The female instructor left, and Julia sat alone at her table pretending to play with her laptop, a girl's best prop when she needs to look busy. She saw him out the corner of her eye, looked up, made quick eye contact, then lost her nerve. She dropped her gaze, trying her best to appear fascinated by the computer screen.
Come on, she thought, I have to do better than that. Just 1 percent more. She could feel the moment slipping away. This guy had shown signs of interest and here she was, again, wimping out. She could feel him looking over at her.
Screw it! She couldn't leave that gym and feel like a failure again. Without thinking, she looked up, held her eyes on his. Everything in that moment made her want to break eye contact and look away, but she let herself relax into it. It started to feel okay. Nothing bad was happening here. She felt so pleased with herself that she allowed a cheeky grin to creep onto her face. Julia knew other people would think she was being silly, but it was a big deal for her to hold eye contact for that extra second. She could feel her cheeks flush red from nerves.
But it paid off. He smiled back. They smiled at each other for a few seconds. Then he mouthed the word "Hey."
The trainer picked up his lunch and moved to the table next to her. She pretended to be working on her laptop, when all of a sudden he leaned over and said, "You look creative."
It was a strange line, but what the h.e.l.l! They chatted for about twenty minutes. Near the end of their conversation, Julia felt her shyness creeping back. She closed her laptop, made some excuses, and left before they could exchange details or agree to meet later, but next time she saw him in the gym he made a point of saying, "I haven't seen you for ages."
Nothing has happened with the trainer-yet-but Julia has begun to practice making eye contact and smiling with guys she sees as she goes about her daily life, and enjoys the fact that for the most part, they're smiling back. The best part, she told me, is that she now feels such a sense of possibility and hope for the future. If nothing else, the small exchanges make for a much more pleasant day.
One of my main tenets is that if you're always ready to meet a guy, you never have to get ready. Get in the habit of practicing the look whenever you're out and about, in a coffee shop, at social gatherings, on the train to work. Eye contact while smiling is your main tool for communicating with people at a distance. It's the one way you can send someone a signal without having to say a word. And, by the way, most of the time it says more than words can anyway.
This kind of risk-free flirting can, and should be, a blast. There is no possibility of rejection. You can play as much as you want, try as many times as you want, and you risk absolutely nothing. People on the street will never see you again. That guy in the coffee shop will never see you again. This is a skill that you get to master without having to worry about the consequences of failing.
MATT DEMONSTRATES "THE LOOK"
In this clip I show you the look in action by demonstrating with two women live onstage.
Go to www.gettheguybook.com/look Access code: gtgbook Get closer There's always the chance that the looks you send won't summon your chosen man to your side. His fear and self-doubt may be still greater than his desire. The solution? Move.
Yes, get closer.

■ **EXTRACTED DATA**:
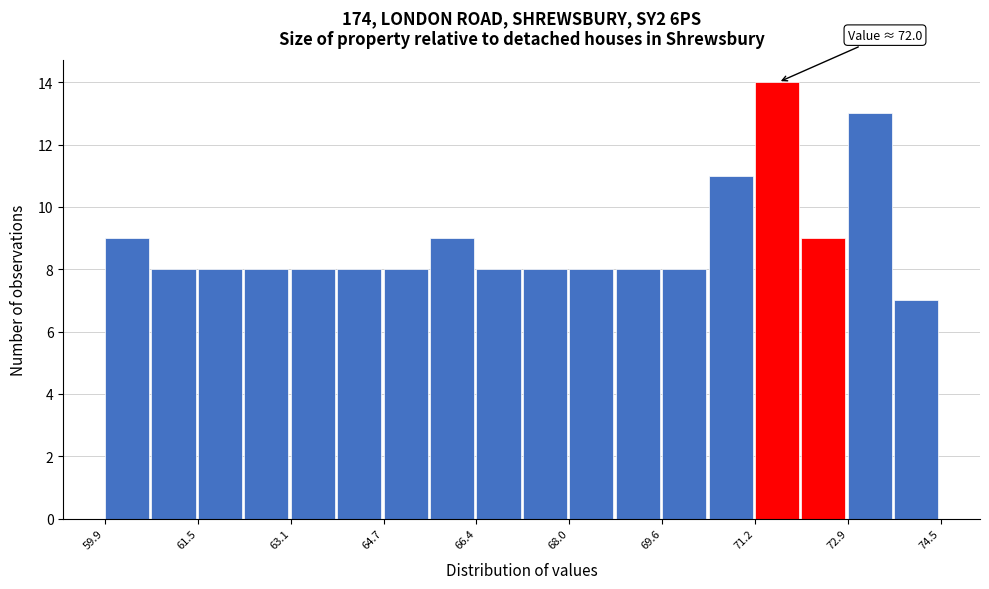

Over which range of the x-axis is the bar tallest?

71.2 to 72.0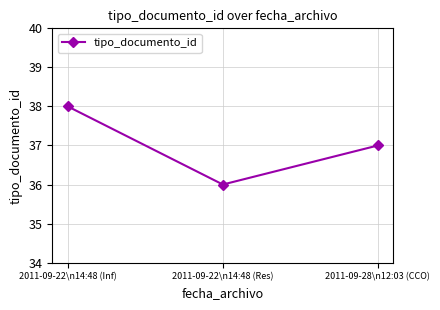

The value at 2011-09-28\n12:03 (CCO) is 37. True or false?

True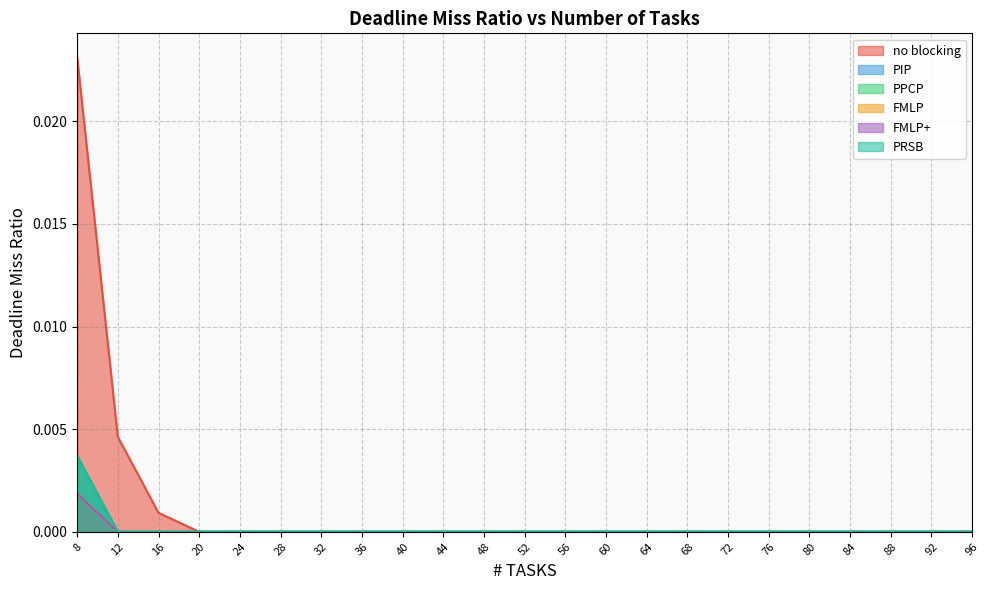

At 92, list the series in order from largest to smallest.

no blocking, PIP, PPCP, FMLP, FMLP+, PRSB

■ **TASK LIST**:
A) Quote the flirting text word for word, everything from "In this clip" down to "The solution? Move.".
B) Answer these questions using the flirting text:
(i) What did the trainer say to Julia when he leaned over?
(ii) For about how long did Julia and the trainer chat?
(iii) What access code is given for the clip?

■ **PER-TASK OUTPUTS**:
A)
In this clip I show you the look in action by demonstrating with two women live onstage.
Go to www.gettheguybook.com/look Access code: gtgbook Get closer There's always the chance that the looks you send won't summon your chosen man to your side. His fear and self-doubt may be still greater than his desire. The solution? Move.

B)
(i) "You look creative."
(ii) About twenty minutes.
(iii) gtgbook